ABOUT THIS TASK = An exact repetition of the data is required; no picture should appear in it.

EXERCISE DATA Block Start

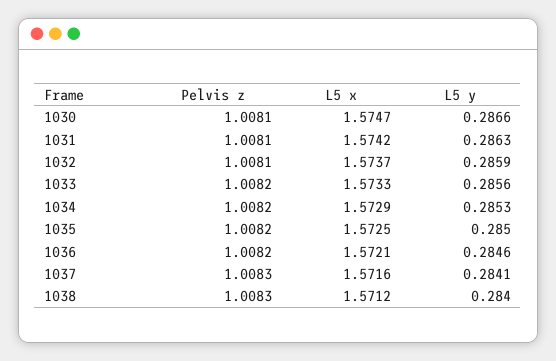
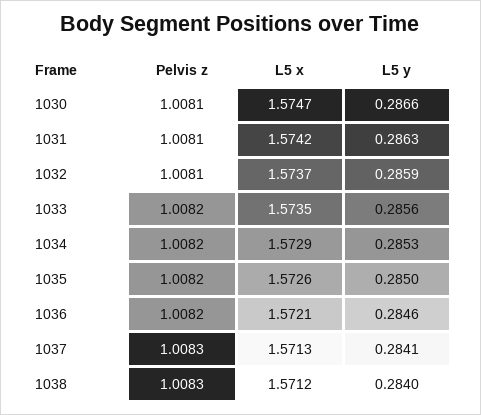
  {
    "Pelvis z": {
      "1030": 1.0081,
      "1031": 1.0081,
      "1032": 1.0081,
      "1033": 1.0082,
      "1034": 1.0082,
      "1035": 1.0082,
      "1036": 1.0082,
      "1037": 1.0083,
      "1038": 1.0083
    },
    "L5 x": {
      "1030": 1.5747,
      "1031": 1.5742,
      "1032": 1.5737,
-     "1033": 1.5733,
+     "1033": 1.5735,
      "1034": 1.5729,
-     "1035": 1.5725,
+     "1035": 1.5726,
      "1036": 1.5721,
-     "1037": 1.5716,
+     "1037": 1.5713,
      "1038": 1.5712
    },
    "L5 y": {
      "1030": 0.2866,
      "1031": 0.2863,
      "1032": 0.2859,
      "1033": 0.2856,
      "1034": 0.2853,
      "1035": 0.285,
      "1036": 0.2846,
      "1037": 0.2841,
      "1038": 0.284
    }
  }

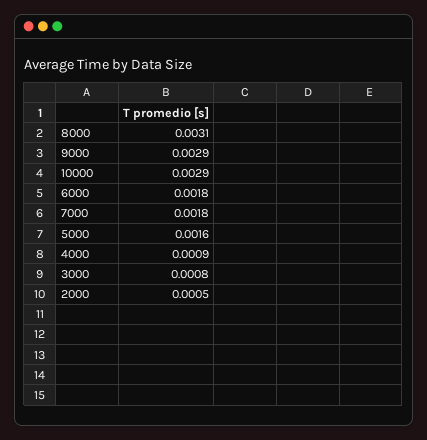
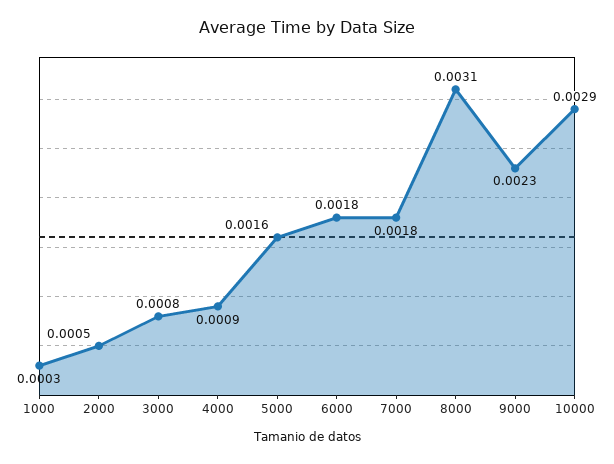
  {
    "8000": 0.0031,
-   "9000": 0.0029,
+   "9000": 0.0023,
    "10000": 0.0029,
    "6000": 0.0018,
    "7000": 0.0018,
    "5000": 0.0016,
    "4000": 0.0009,
    "3000": 0.0008,
-   "2000": 0.0005
+   "2000": 0.0005,
+   "1000": 0.0003
  }

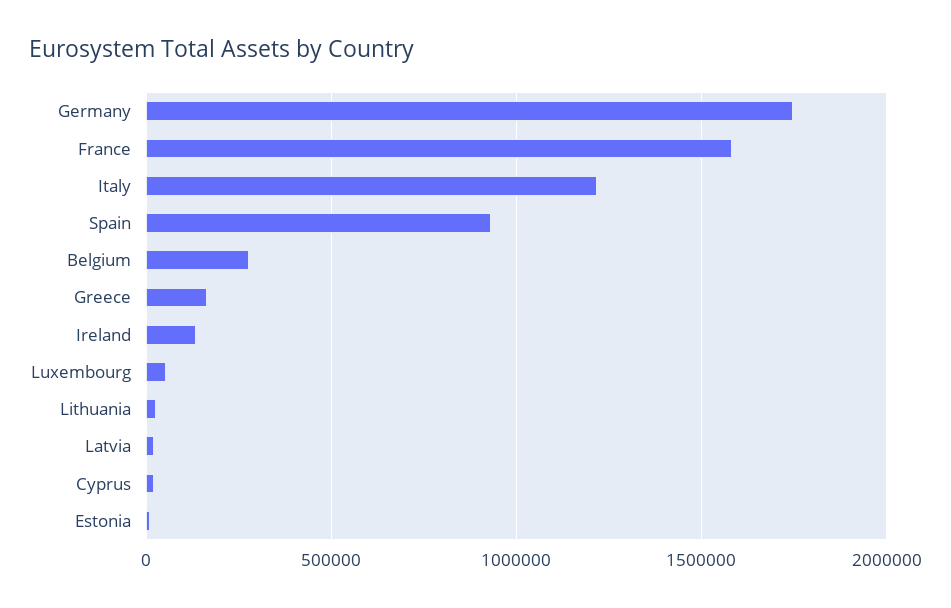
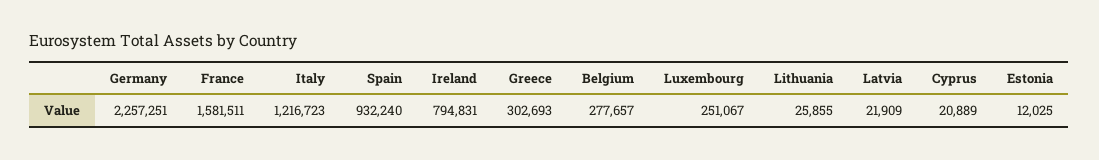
  {
-   "Germany": 1750000,
+   "Germany": 2257251,
    "France": 1581511,
    "Italy": 1216723,
    "Spain": 932240,
    "Belgium": 277657,
-   "Greece": 150000,
+   "Greece": 302693,
-   "Ireland": 150000,
+   "Ireland": 794831,
-   "Luxembourg": 50000,
+   "Luxembourg": 251067,
    "Lithuania": 25855,
    "Latvia": 21909,
    "Cyprus": 20889,
    "Estonia": 12025
  }

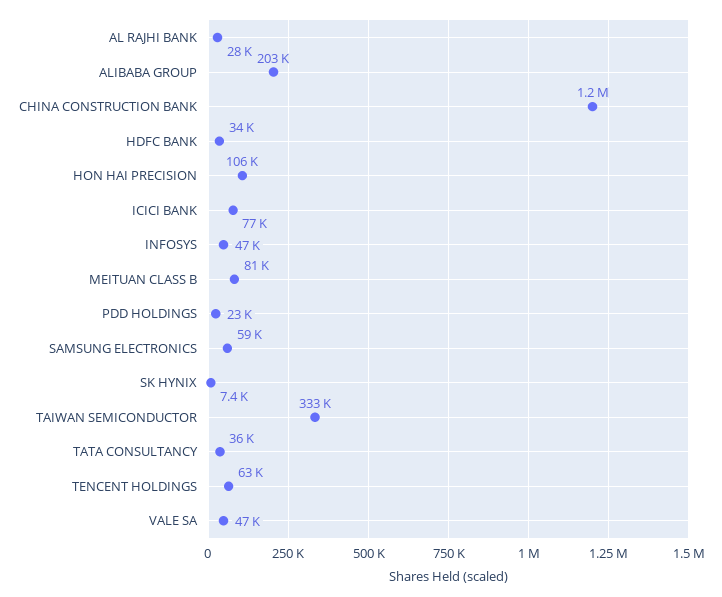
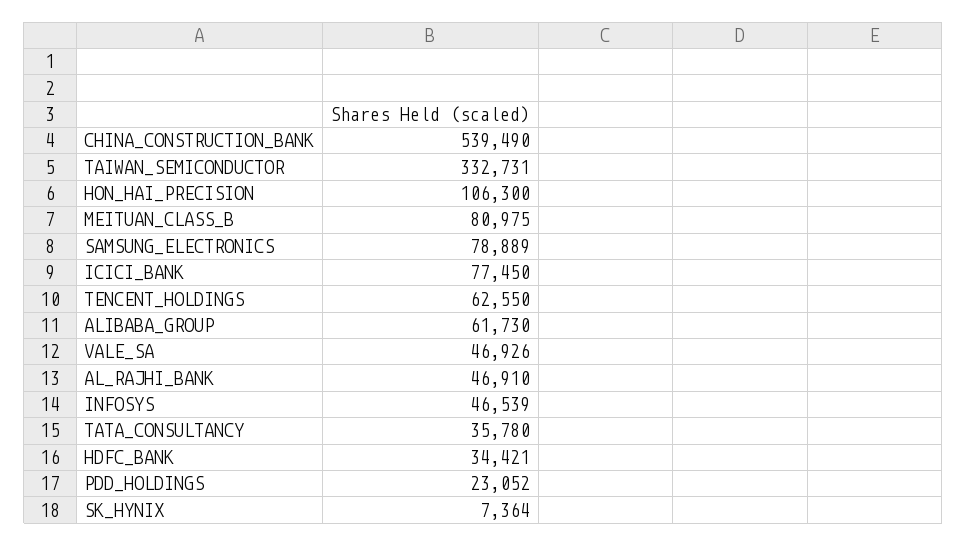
  {
-   "AL RAJHI BANK": 28000,
+   "AL RAJHI BANK": 46910,
-   "ALIBABA GROUP": 203000,
+   "ALIBABA GROUP": 61730,
-   "CHINA CONSTRUCTION BANK": 1200000,
+   "CHINA CONSTRUCTION BANK": 539490,
    "HDFC BANK": 34421,
    "HON HAI PRECISION": 106300,
    "ICICI BANK": 77450,
    "INFOSYS": 46539,
    "MEITUAN CLASS B": 80975,
    "PDD HOLDINGS": 23052,
-   "SAMSUNG ELECTRONICS": 59000,
+   "SAMSUNG ELECTRONICS": 78889,
    "SK HYNIX": 7364,
    "TAIWAN SEMICONDUCTOR": 332731,
    "TATA CONSULTANCY": 35780,
    "TENCENT HOLDINGS": 62550,
    "VALE SA": 46926
  }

EXERCISE DATA Block End

RESPONSE TO THE TASK =
  {
    "Pelvis z": {
      "1030": 1.0081,
      "1031": 1.0081,
      "1032": 1.0081,
      "1033": 1.0082,
      "1034": 1.0082,
      "1035": 1.0082,
      "1036": 1.0082,
      "1037": 1.0083,
      "1038": 1.0083
    },
    "L5 x": {
      "1030": 1.5747,
      "1031": 1.5742,
      "1032": 1.5737,
-     "1033": 1.5733,
+     "1033": 1.5735,
      "1034": 1.5729,
-     "1035": 1.5725,
+     "1035": 1.5726,
      "1036": 1.5721,
-     "1037": 1.5716,
+     "1037": 1.5713,
      "1038": 1.5712
    },
    "L5 y": {
      "1030": 0.2866,
      "1031": 0.2863,
      "1032": 0.2859,
      "1033": 0.2856,
      "1034": 0.2853,
      "1035": 0.285,
      "1036": 0.2846,
      "1037": 0.2841,
      "1038": 0.284
    }
  }

  {
    "8000": 0.0031,
-   "9000": 0.0029,
+   "9000": 0.0023,
    "10000": 0.0029,
    "6000": 0.0018,
    "7000": 0.0018,
    "5000": 0.0016,
    "4000": 0.0009,
    "3000": 0.0008,
-   "2000": 0.0005
+   "2000": 0.0005,
+   "1000": 0.0003
  }

  {
-   "Germany": 1750000,
+   "Germany": 2257251,
    "France": 1581511,
    "Italy": 1216723,
    "Spain": 932240,
    "Belgium": 277657,
-   "Greece": 150000,
+   "Greece": 302693,
-   "Ireland": 150000,
+   "Ireland": 794831,
-   "Luxembourg": 50000,
+   "Luxembourg": 251067,
    "Lithuania": 25855,
    "Latvia": 21909,
    "Cyprus": 20889,
    "Estonia": 12025
  }

  {
-   "AL RAJHI BANK": 28000,
+   "AL RAJHI BANK": 46910,
-   "ALIBABA GROUP": 203000,
+   "ALIBABA GROUP": 61730,
-   "CHINA CONSTRUCTION BANK": 1200000,
+   "CHINA CONSTRUCTION BANK": 539490,
    "HDFC BANK": 34421,
    "HON HAI PRECISION": 106300,
    "ICICI BANK": 77450,
    "INFOSYS": 46539,
    "MEITUAN CLASS B": 80975,
    "PDD HOLDINGS": 23052,
-   "SAMSUNG ELECTRONICS": 59000,
+   "SAMSUNG ELECTRONICS": 78889,
    "SK HYNIX": 7364,
    "TAIWAN SEMICONDUCTOR": 332731,
    "TATA CONSULTANCY": 35780,
    "TENCENT HOLDINGS": 62550,
    "VALE SA": 46926
  }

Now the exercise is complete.